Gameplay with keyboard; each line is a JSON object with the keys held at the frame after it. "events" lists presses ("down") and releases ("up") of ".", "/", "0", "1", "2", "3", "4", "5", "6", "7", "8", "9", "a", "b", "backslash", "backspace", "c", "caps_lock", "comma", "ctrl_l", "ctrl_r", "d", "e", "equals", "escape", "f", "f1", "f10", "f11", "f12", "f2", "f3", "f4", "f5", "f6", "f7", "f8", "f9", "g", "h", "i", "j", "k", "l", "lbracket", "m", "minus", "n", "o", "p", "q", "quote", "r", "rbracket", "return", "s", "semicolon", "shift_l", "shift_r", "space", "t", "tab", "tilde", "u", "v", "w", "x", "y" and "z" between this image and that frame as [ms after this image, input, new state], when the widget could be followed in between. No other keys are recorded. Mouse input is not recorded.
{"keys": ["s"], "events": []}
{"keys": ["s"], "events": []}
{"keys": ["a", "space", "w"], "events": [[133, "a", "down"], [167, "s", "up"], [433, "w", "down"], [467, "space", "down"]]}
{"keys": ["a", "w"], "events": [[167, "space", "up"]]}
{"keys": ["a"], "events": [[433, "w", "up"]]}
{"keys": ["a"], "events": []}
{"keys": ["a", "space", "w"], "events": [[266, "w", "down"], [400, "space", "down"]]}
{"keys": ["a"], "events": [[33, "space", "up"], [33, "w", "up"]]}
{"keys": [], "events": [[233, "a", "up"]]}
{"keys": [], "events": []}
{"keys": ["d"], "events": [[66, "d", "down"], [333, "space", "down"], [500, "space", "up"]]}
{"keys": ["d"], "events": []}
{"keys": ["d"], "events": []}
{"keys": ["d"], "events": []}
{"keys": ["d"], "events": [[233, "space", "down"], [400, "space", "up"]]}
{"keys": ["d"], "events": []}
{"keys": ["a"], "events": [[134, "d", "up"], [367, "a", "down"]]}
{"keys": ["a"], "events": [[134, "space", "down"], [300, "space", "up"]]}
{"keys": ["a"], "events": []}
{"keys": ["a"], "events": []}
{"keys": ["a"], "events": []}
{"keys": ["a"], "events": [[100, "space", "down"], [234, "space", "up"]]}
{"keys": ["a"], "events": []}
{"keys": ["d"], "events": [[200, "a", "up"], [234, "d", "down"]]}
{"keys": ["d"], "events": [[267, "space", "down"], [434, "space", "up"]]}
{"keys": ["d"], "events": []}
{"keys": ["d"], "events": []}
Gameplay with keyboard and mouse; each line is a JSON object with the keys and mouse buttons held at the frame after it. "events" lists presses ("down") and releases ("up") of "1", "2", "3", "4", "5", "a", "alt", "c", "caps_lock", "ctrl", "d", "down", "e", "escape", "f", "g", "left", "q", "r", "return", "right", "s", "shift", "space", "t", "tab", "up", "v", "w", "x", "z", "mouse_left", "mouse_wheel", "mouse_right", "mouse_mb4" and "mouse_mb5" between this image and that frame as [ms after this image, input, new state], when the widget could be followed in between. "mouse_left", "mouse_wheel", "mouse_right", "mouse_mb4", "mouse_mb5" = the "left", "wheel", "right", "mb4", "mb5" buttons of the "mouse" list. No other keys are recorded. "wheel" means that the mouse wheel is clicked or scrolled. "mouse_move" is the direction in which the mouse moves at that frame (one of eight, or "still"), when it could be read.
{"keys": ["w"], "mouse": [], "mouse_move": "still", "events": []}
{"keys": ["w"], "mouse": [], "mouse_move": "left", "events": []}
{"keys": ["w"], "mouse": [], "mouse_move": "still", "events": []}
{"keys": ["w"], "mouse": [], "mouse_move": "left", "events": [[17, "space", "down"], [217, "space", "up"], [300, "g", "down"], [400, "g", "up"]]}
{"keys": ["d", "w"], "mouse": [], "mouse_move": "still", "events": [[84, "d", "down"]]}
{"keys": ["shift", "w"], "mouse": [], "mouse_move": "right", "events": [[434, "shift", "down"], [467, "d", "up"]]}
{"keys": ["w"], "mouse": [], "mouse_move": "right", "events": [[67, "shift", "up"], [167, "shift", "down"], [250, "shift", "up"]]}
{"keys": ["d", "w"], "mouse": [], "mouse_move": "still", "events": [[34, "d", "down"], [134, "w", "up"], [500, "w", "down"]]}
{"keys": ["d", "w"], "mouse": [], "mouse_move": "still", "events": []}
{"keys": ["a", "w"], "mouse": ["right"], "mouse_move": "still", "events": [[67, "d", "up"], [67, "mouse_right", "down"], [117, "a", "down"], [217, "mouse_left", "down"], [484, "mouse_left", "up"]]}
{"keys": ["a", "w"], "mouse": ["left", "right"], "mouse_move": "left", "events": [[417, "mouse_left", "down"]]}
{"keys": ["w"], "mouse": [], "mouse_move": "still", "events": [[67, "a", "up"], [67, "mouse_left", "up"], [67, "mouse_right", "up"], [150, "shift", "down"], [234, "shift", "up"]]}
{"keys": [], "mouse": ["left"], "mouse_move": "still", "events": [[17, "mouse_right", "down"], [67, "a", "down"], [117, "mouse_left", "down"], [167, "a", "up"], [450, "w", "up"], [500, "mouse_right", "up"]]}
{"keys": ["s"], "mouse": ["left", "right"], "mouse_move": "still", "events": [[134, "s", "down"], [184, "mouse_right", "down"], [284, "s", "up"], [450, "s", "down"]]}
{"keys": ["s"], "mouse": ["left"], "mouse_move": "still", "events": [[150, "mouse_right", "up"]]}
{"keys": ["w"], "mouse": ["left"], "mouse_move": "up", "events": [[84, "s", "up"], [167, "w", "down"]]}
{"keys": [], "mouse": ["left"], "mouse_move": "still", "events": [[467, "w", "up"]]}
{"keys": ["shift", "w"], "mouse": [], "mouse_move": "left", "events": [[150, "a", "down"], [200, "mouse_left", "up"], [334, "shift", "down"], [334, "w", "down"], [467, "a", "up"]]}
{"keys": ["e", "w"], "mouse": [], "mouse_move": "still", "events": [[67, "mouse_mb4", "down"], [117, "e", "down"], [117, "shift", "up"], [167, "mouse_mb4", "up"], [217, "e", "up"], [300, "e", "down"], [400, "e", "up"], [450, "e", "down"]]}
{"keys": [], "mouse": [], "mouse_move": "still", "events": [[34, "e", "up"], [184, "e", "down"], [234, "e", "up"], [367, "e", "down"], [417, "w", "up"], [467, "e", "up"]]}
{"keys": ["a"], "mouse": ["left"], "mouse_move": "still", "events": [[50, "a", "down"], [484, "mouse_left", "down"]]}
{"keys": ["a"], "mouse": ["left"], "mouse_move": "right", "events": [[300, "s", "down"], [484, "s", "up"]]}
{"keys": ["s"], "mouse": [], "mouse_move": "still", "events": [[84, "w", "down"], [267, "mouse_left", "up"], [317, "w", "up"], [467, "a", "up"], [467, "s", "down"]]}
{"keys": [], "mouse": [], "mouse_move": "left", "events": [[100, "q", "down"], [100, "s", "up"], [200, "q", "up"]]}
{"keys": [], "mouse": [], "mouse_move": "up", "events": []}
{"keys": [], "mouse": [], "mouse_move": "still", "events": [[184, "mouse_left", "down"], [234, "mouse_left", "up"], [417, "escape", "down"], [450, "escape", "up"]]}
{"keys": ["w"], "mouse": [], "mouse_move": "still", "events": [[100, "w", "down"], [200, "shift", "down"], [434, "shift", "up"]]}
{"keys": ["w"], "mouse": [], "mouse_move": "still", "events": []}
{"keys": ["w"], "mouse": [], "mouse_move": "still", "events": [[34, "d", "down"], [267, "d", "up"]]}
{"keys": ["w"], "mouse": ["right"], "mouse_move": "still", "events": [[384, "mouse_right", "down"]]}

++++++++

_What is required:_ Search the preceding listing for the word "this" and pull out every line that holds it.

_Answer to the exercise:_
Gameplay with keyboard; each line is a JSON object with the keys held at the frame after it. "events" lists presses ("down") and releases ("up") of ".", "/", "0", "1", "2", "3", "4", "5", "6", "7", "8", "9", "a", "b", "backslash", "backspace", "c", "caps_lock", "comma", "ctrl_l", "ctrl_r", "d", "e", "equals", "escape", "f", "f1", "f10", "f11", "f12", "f2", "f3", "f4", "f5", "f6", "f7", "f8", "f9", "g", "h", "i", "j", "k", "l", "lbracket", "m", "minus", "n", "o", "p", "q", "quote", "r", "rbracket", "return", "s", "semicolon", "shift_l", "shift_r", "space", "t", "tab", "tilde", "u", "v", "w", "x", "y" and "z" between this image and that frame as [ms after this image, input, new state], when the widget could be followed in between. No other keys are recorded. Mouse input is not recorded.
Gameplay with keyboard and mouse; each line is a JSON object with the keys and mouse buttons held at the frame after it. "events" lists presses ("down") and releases ("up") of "1", "2", "3", "4", "5", "a", "alt", "c", "caps_lock", "ctrl", "d", "down", "e", "escape", "f", "g", "left", "q", "r", "return", "right", "s", "shift", "space", "t", "tab", "up", "v", "w", "x", "z", "mouse_left", "mouse_wheel", "mouse_right", "mouse_mb4" and "mouse_mb5" between this image and that frame as [ms after this image, input, new state], when the widget could be followed in between. "mouse_left", "mouse_wheel", "mouse_right", "mouse_mb4", "mouse_mb5" = the "left", "wheel", "right", "mb4", "mb5" buttons of the "mouse" list. No other keys are recorded. "wheel" means that the mouse wheel is clicked or scrolled. "mouse_move" is the direction in which the mouse moves at that frame (one of eight, or "still"), when it could be read.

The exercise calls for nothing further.